Washington’s Gift for the New Year: Another Kicked Can

Today, CRFB put out a release, "Washington's Gift for the New Year: Another Kicked Can," on the fiscal cliff deal and previous missed opportunities to fix the debt. While the American Taxpayer Relief Act prevented most of the sharp and poorly targeted spending cuts and tax increases that were part of the fiscal cliff, it wasted an opportunity to put the debt on a sustainable fiscal path in the long term. 

Unfortunately, lawmakers are beginning to display a pattern. As we show in our release, leaders in Washington have promised at the beginning of the last three years to seriously address our unsustainable budget path. But presented with a tremendous opportunity to act, they have consistently come up short, whether it was the Fiscal Commission in 2010, the Super Committee in 2011, or negotiations to advert the fiscal cliff in 2012.

This week's fiscal package was more of the same. While the agreement did enact $650 billion in savings relative to current policy, it also waived $4.6 trillion that was scheduled to occur under current law. However, the sequester was only delayed two months, setting up another hurdle that could be the next opportunity for more deficit reduction.

CRFB President Maya MacGuineas urged lawmakers to break the cycle and keep their New Year's resolutions on fiscal responsibility:

At the beginning of every year, policymakers of both parties pledge to reduce our deficit and bring the country’s finances under control.
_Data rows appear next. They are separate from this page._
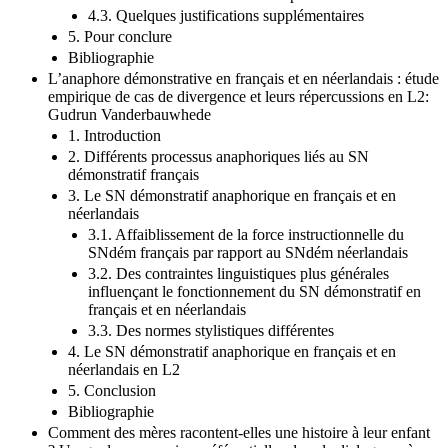
4.3. Quelques justifications supplémentaires
5. Pour conclure
Bibliographie
L’anaphore démonstrative en français et en néerlandais : étude
empirique de cas de divergence et leurs répercussions en L2:
Gudrun Vanderbauwhede
1. Introduction
2. Différents processus anaphoriques liés au SN
démonstratif français
3. Le SN démonstratif anaphorique en français et en
néerlandais
3.1. Affaiblissement de la force instructionnelle du
SNdém français par rapport au SNdém néerlandais
3.2. Des contraintes linguistiques plus générales
influençant le fonctionnement du SN démonstratif en
français et en néerlandais
3.3. Des normes stylistiques différentes
4. Le SN démonstratif anaphorique en français et en
néerlandais en L2
5. Conclusion
Bibliographie
Comment des mères racontent-elles une histoire à leur enfant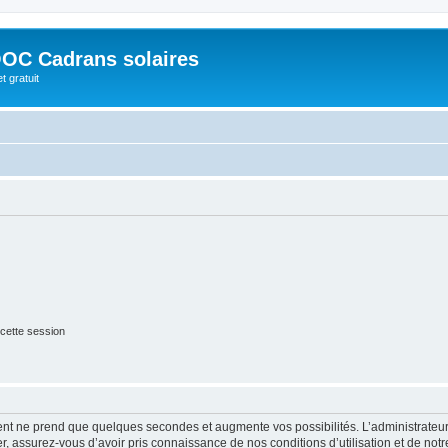
OC Cadrans solaires
t gratuit
cette session
ment ne prend que quelques secondes et augmente vos possibilités. L’administrate
 assurez-vous d’avoir pris connaissance de nos conditions d’utilisation et de notre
But instead of abiding by their past New Year’s resolutions, policymakers have forgone many opportunities to tackle the debt – often making things worse instead of better.

End-of-the-year irresponsibility is not for a lack of opportunity, but rather a lack of political will. In the last three years we’ve had the Fiscal Commission, the Super Committee, the Obama-Boehner talks leading up to the fiscal cliff. Instead of coming together on a bipartisan basis to make hard choices, our leaders seem to find it easier to come together and horse-trade over how to make things worse or further delay the necessary changes.

Stumbling over self-imposed hurdles month after month may be what it takes to ultimately make the changes that are needed, but I am confident lawmakers can come together to embrace a big deficit reduction package. It’s time to start expecting more from our elected leaders. Let’s make 2013 the year we hold our leaders to their New Year’s resolutions.

Hopefully, 2013 will finally be the year we go for a bigger and bolder deal.